Eine Zulassung der Berufung kommt nach § 124a Abs. 5 Satz 2 VwGO in Betracht, wenn ein Zulassungsgrund gemäß § 124 Abs. 2 VwGO innerhalb der in § 124a Abs. 4 Satz 4 VwGO genannten Frist dargelegt worden ist und vorliegt. Dies ist hier nicht der Fall. Das mit Schriftsatz vom 28. Mai 2015 fristgemäß angebrachte Zulassungsvorbringen rechtfertigt eine Zulassung der Berufung nicht. Die allein geltend gemachten ernstlichen Richtigkeitszweifel (Zulassungsgrund gemäß § 124 Abs. 2 Nr. 1 VwGO) sind nicht dargelegt oder liegen nicht vor.
Das Verwaltungsgericht hat die Klage unter anderem mit der - selbstständig tragenden - sinngemäßen Begründung abgewiesen, dass es um Fälle der Amtshilfe gemäß § 5 Abs. 1 Nr. 4 VwVfG NRW gehe, die ersuchte Behörde (Landrat des S. -T. -Kreises) jedoch nicht über die angeforderten Unterlagen - auch von der Klägerin als "Patientendokumentationen" bezeichnet - verfüge und weder verpflichtet sei noch verpflichtet werden könne, derartige Unterlagen vorzuhalten oder anzufordern, um sie Dritten (gemeint ist die Klägerin) zur Verfügung zu stellen.

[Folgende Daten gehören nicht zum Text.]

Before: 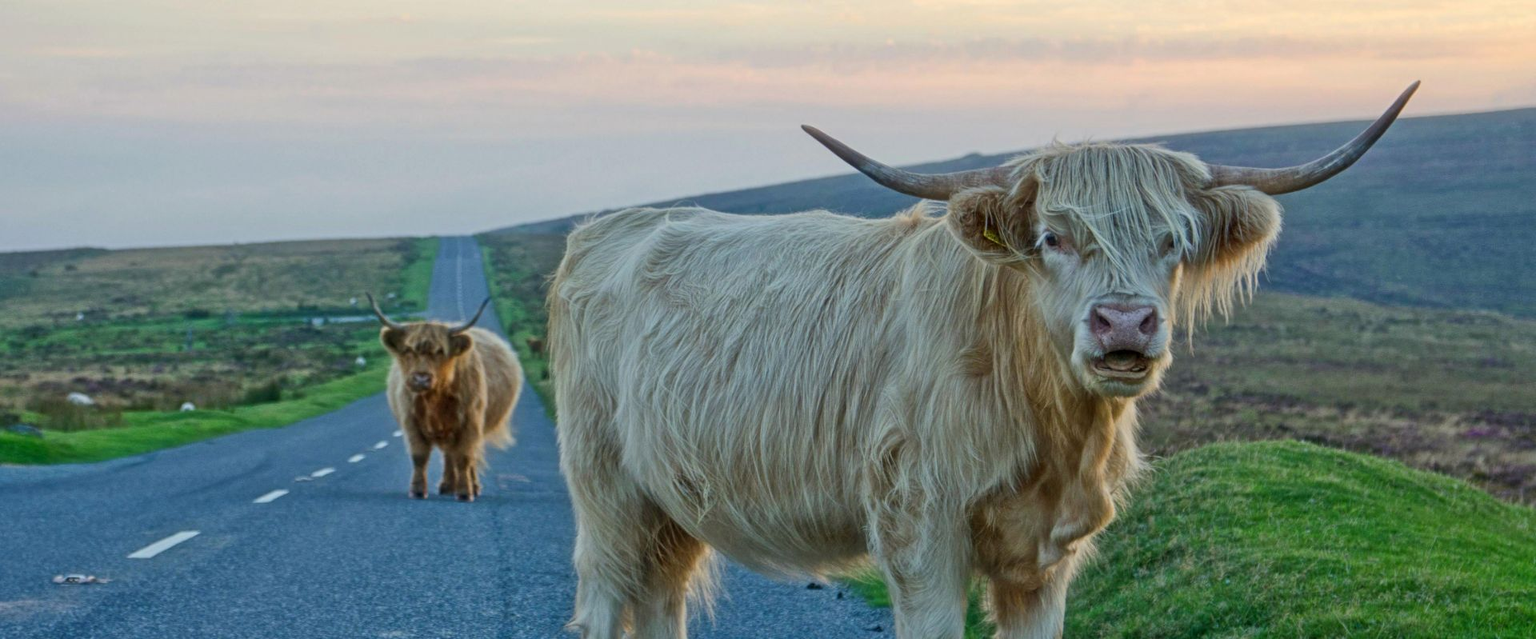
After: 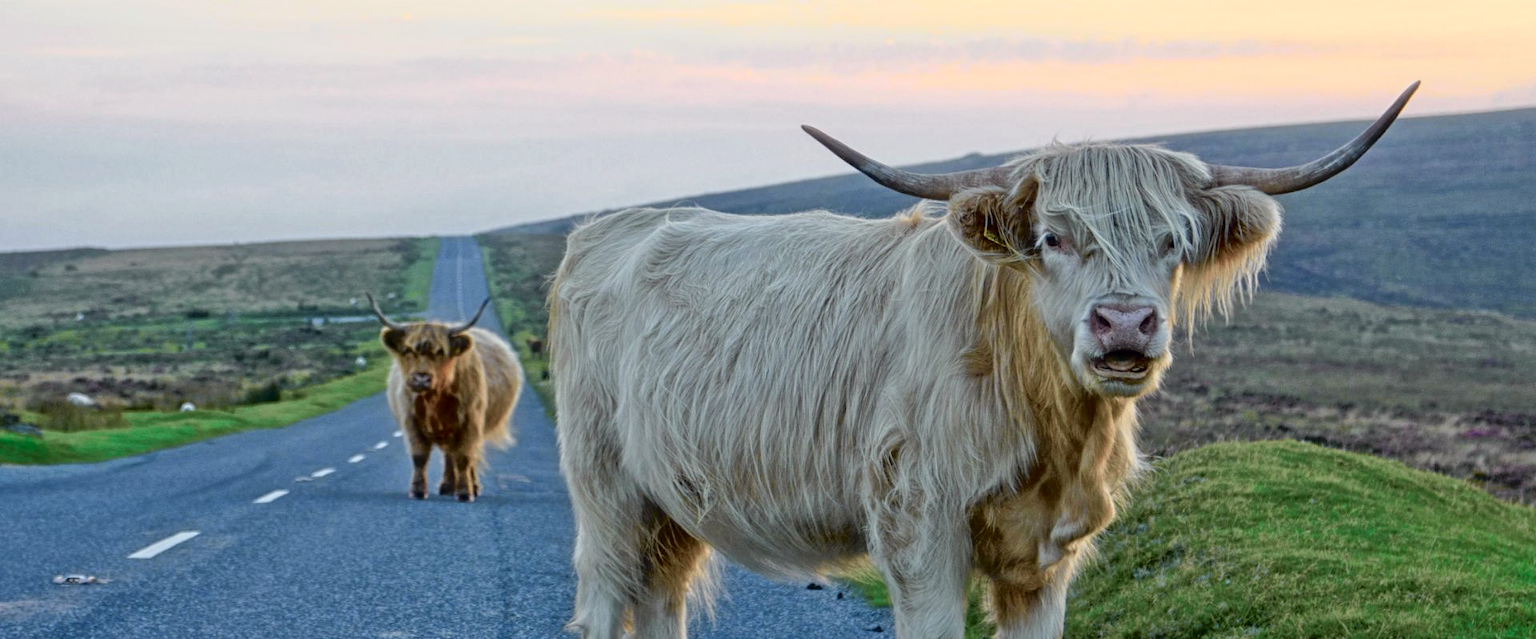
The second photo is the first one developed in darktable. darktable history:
tone curve: curves: ch0 [(0, 0) (0.105, 0.044) (0.195, 0.128) (0.283, 0.283) (0.384, 0.404) (0.485, 0.531) (0.638, 0.681) (0.795, 0.879) (1, 0.977)]; ch1 [(0, 0) (0.161, 0.092) (0.35, 0.33) (0.379, 0.401) (0.456, 0.469) (0.498, 0.503) (0.531, 0.537) (0.596, 0.621) (0.635, 0.671) (1, 1)]; ch2 [(0, 0) (0.371, 0.362) (0.437, 0.437) (0.483, 0.484) (0.53, 0.515) (0.56, 0.58) (0.622, 0.606) (1, 1)], color space Lab, independent channels, preserve colors none
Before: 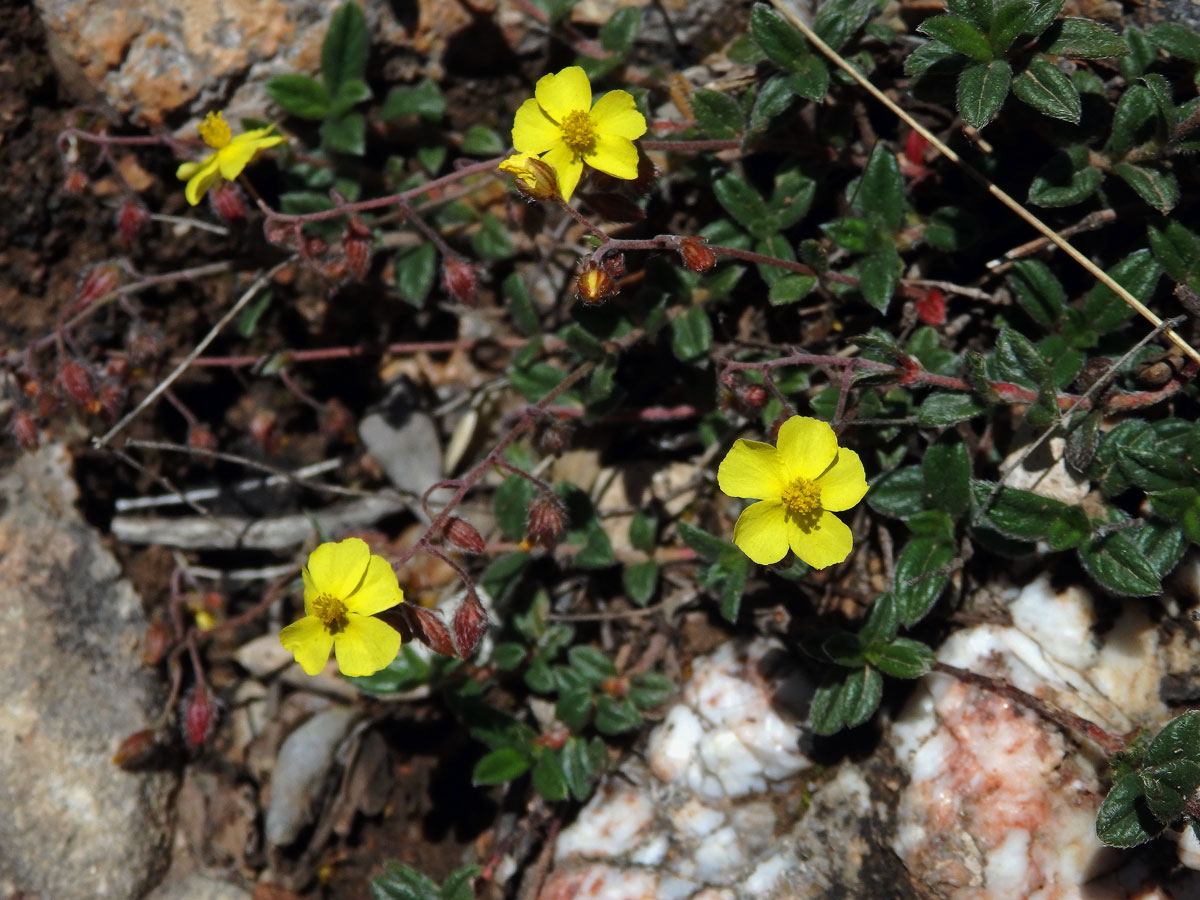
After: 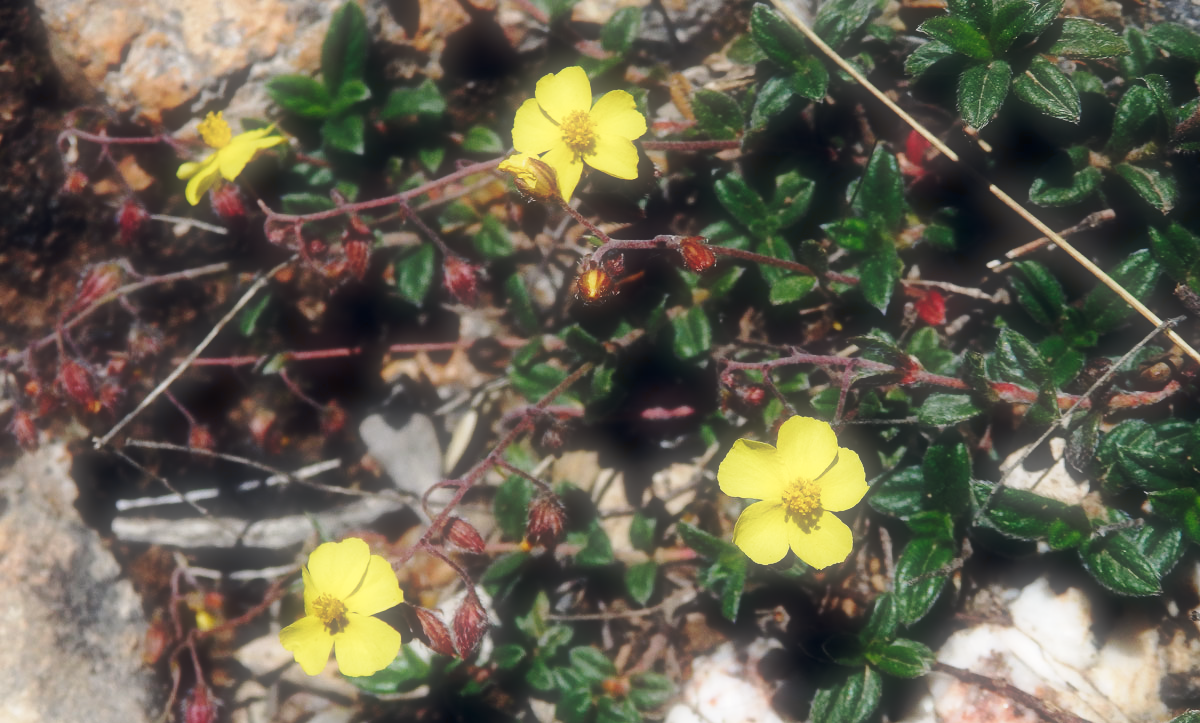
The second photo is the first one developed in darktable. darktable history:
crop: bottom 19.644%
soften: size 60.24%, saturation 65.46%, brightness 0.506 EV, mix 25.7%
color balance rgb: shadows lift › hue 87.51°, highlights gain › chroma 1.62%, highlights gain › hue 55.1°, global offset › chroma 0.06%, global offset › hue 253.66°, linear chroma grading › global chroma 0.5%
base curve: curves: ch0 [(0, 0) (0.028, 0.03) (0.121, 0.232) (0.46, 0.748) (0.859, 0.968) (1, 1)], preserve colors none
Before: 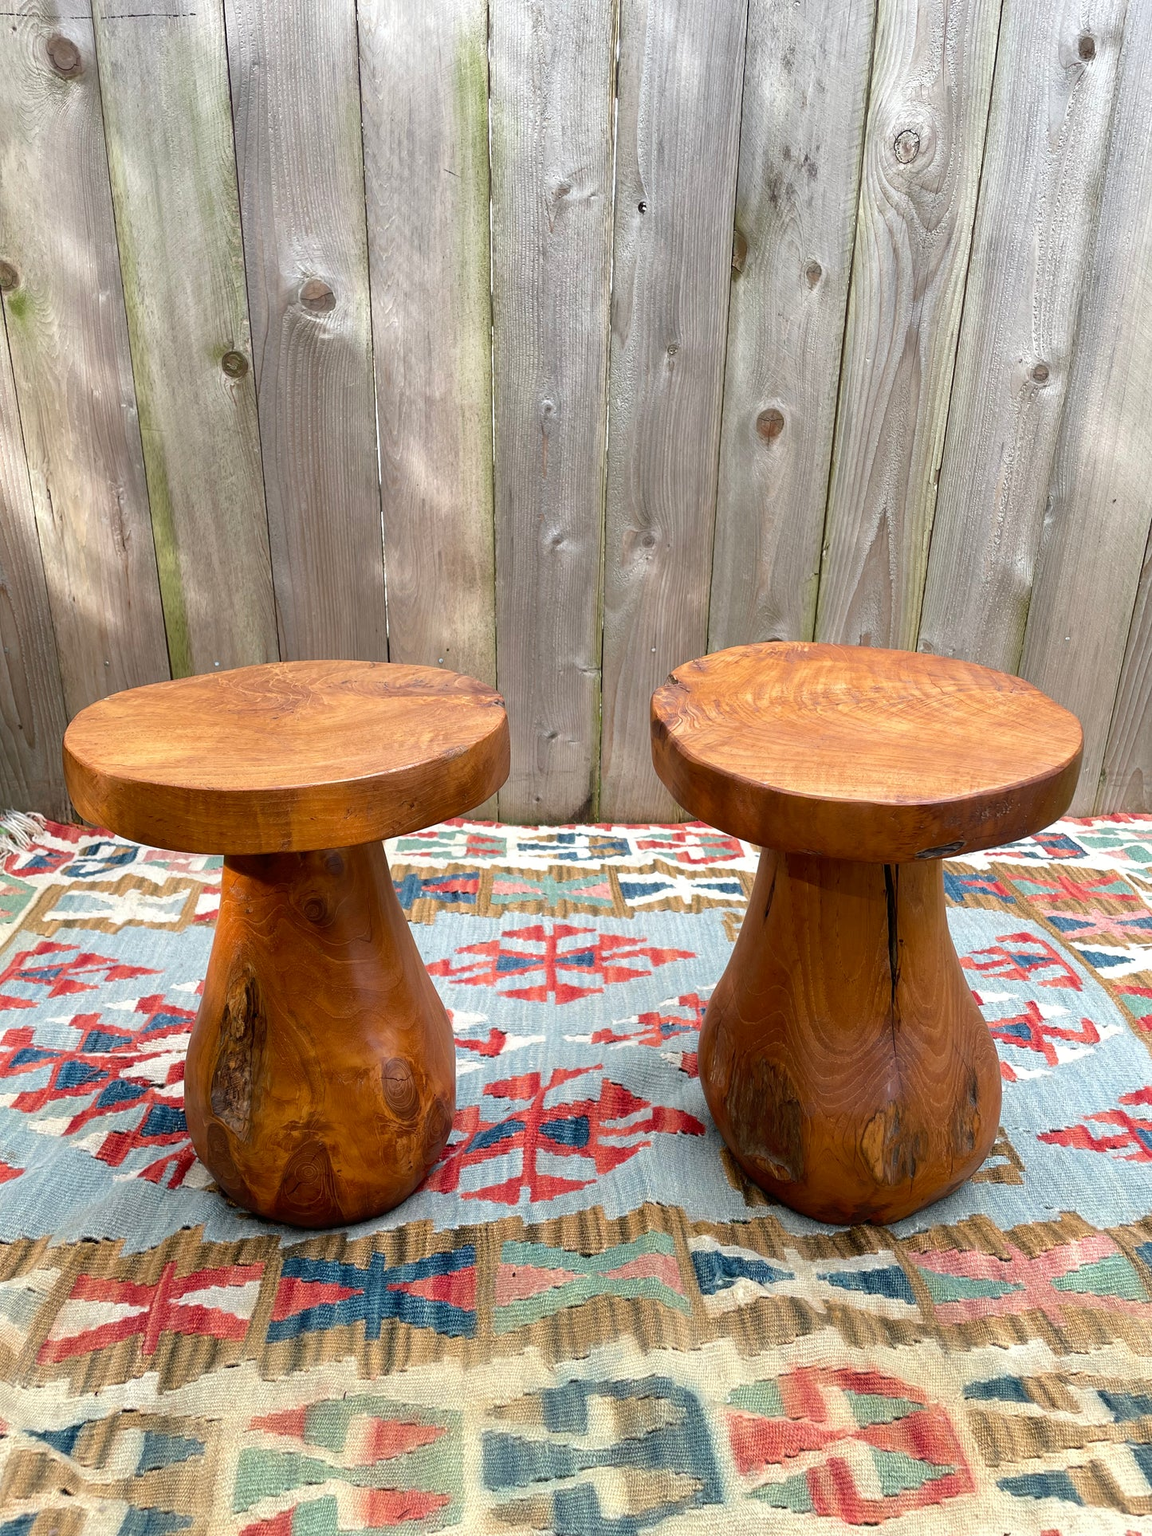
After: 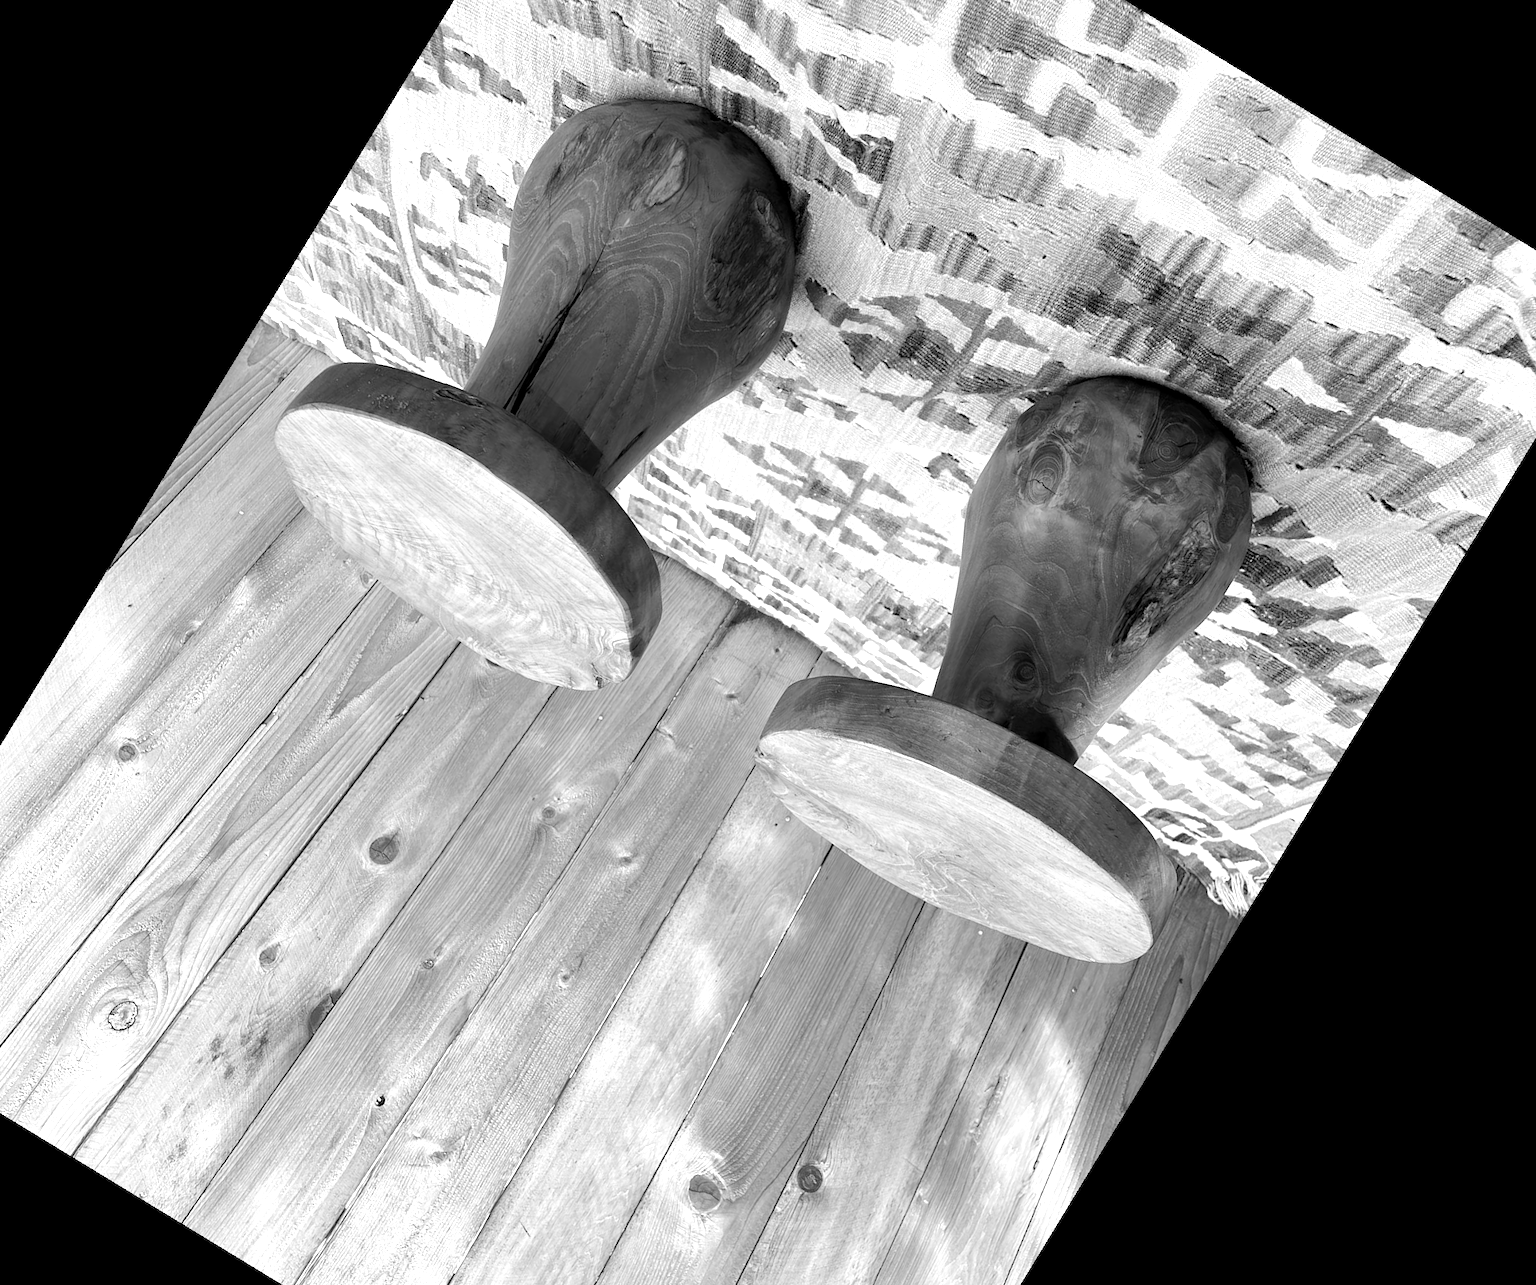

Dem setzt die Klägerin mit ihrer Zulassungsbegründung nichts entgegen, was auf ernstliche Richtigkeitszweifel führt.
Im Ergebnis hält die Klägerin der Auffassung des Verwaltungsgerichts sinngemäß lediglich entgegen, dass sich aus § 5 Abs. 3 ÖGDG NRW die Pflicht der ersuchten Behörde ergebe, die angeforderten Unterlagen entweder vorzuhalten oder sich zu verschaffen, d. h. hier bei den Suchtberatungsstellen anzufordern. Ernstliche Richtigkeitszweifel werden damit schon deshalb nicht hinreichend dargelegt, weil die Klägerin nichts dazu vorträgt, dass die ersuchte Behörde im Rahmen ihrer hier in Rede stehenden Aufgabe der "Suchtberatung" gemäß § 16 Abs. 1 ÖGDG NRW überhaupt verpflichtet ist, Patientendokumentationen zu erstellen. Dies hat das Sozialgericht Köln jedenfalls in Bezug auf sog. Sozialberichte mit eingehender, auch die §§ 3, 23 ÖGDG NRW einbeziehender Begründung verneint.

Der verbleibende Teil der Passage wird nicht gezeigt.